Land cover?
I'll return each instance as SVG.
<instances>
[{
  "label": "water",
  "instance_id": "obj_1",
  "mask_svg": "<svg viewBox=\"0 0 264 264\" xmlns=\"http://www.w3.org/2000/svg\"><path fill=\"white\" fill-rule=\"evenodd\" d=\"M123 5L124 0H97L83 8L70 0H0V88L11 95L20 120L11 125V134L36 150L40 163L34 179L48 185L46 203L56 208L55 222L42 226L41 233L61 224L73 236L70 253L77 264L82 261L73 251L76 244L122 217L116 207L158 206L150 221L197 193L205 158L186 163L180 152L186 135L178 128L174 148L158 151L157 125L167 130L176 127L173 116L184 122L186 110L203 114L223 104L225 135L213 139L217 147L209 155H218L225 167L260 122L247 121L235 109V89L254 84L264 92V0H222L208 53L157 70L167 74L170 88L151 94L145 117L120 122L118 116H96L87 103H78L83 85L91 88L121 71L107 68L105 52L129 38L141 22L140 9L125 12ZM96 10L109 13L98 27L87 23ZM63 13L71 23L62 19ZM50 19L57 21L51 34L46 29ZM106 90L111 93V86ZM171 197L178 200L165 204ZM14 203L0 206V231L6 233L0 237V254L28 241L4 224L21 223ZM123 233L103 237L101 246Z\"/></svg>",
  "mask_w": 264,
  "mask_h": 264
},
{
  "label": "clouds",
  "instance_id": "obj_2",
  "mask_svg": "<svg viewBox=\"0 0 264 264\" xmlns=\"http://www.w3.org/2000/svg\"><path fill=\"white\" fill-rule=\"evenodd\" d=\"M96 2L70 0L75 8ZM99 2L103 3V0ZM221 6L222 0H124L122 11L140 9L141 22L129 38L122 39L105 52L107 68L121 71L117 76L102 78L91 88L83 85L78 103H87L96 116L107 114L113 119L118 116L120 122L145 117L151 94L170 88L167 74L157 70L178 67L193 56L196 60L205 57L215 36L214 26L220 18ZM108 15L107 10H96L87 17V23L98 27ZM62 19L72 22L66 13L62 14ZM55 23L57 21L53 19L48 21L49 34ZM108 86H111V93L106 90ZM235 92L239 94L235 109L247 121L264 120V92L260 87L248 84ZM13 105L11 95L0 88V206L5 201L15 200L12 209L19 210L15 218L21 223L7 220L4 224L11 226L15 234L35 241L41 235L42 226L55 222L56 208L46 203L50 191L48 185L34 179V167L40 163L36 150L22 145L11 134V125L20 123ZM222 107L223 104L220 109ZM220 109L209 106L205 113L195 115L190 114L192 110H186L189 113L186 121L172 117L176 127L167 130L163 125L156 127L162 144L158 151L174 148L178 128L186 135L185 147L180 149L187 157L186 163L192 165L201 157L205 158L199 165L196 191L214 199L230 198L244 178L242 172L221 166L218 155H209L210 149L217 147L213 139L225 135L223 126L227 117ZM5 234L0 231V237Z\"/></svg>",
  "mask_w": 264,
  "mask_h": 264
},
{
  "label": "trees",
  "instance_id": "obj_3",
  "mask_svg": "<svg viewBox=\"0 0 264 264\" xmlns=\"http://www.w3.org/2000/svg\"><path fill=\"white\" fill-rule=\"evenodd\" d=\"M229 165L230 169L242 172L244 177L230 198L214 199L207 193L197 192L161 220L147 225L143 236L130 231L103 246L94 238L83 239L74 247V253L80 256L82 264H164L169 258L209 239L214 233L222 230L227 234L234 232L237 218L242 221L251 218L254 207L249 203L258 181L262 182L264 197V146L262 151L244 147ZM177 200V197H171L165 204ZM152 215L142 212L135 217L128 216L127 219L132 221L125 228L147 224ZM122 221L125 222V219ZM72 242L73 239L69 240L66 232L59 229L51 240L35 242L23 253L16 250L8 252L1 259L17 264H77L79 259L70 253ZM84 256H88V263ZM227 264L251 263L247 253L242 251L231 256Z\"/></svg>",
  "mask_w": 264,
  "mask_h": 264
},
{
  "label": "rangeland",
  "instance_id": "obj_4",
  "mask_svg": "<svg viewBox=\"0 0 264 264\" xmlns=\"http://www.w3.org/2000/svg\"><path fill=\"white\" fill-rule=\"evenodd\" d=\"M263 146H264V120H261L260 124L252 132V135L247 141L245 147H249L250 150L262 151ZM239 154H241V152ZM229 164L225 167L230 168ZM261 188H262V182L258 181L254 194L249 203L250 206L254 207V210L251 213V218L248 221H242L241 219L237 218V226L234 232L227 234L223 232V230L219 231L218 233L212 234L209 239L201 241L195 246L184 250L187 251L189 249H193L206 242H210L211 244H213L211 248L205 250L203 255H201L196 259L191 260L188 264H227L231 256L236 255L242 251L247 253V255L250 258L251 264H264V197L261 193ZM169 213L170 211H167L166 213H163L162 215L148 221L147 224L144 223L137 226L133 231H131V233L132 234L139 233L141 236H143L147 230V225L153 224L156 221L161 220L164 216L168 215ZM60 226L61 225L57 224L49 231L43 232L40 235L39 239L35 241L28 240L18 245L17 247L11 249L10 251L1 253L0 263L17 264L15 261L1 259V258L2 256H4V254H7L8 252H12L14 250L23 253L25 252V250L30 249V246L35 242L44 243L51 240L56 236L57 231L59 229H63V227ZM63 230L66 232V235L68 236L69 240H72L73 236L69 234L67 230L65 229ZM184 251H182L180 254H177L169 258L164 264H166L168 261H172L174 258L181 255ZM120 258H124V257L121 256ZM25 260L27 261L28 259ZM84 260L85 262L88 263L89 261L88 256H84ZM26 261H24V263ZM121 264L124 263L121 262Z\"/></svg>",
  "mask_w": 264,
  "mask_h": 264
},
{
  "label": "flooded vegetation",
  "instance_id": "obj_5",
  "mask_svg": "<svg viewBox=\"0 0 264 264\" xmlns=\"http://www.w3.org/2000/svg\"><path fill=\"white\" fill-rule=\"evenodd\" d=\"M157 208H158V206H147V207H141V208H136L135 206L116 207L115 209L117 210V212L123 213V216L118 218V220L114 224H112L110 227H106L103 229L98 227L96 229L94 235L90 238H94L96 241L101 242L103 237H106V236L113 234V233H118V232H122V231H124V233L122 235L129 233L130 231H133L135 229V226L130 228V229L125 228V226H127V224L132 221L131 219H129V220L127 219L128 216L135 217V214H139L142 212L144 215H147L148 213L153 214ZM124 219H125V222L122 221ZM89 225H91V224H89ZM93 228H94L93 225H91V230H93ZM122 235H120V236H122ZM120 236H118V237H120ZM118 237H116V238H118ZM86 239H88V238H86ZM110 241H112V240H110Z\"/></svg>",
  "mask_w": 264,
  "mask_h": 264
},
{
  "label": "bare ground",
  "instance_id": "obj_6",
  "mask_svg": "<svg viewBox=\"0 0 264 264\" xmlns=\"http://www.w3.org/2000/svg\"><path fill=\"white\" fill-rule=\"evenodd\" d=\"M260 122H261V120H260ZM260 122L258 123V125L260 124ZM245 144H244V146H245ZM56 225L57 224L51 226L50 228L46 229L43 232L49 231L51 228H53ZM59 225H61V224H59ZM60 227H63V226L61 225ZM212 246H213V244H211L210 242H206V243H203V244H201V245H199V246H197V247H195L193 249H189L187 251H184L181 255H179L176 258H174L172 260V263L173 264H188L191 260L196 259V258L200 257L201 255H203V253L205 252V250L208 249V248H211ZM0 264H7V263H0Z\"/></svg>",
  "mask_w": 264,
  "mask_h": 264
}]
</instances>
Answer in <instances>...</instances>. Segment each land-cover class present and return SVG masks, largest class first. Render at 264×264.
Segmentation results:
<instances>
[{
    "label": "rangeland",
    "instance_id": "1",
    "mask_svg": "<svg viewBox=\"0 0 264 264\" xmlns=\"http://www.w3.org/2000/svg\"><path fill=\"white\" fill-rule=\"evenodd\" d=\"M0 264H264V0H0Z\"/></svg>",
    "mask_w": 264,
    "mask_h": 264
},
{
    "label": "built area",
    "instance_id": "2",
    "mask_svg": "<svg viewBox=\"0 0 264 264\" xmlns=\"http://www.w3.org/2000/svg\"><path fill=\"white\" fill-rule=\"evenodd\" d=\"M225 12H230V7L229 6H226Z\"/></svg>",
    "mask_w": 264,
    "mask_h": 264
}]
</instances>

################

Requirements: Return every line of the material above that contains the string "cover". Treat the match as case-sensitive.

Response:
Land cover?
Answer in <instances>...</instances>. Segment each land-cover class present and return SVG masks, largest class first. Render at 264×264.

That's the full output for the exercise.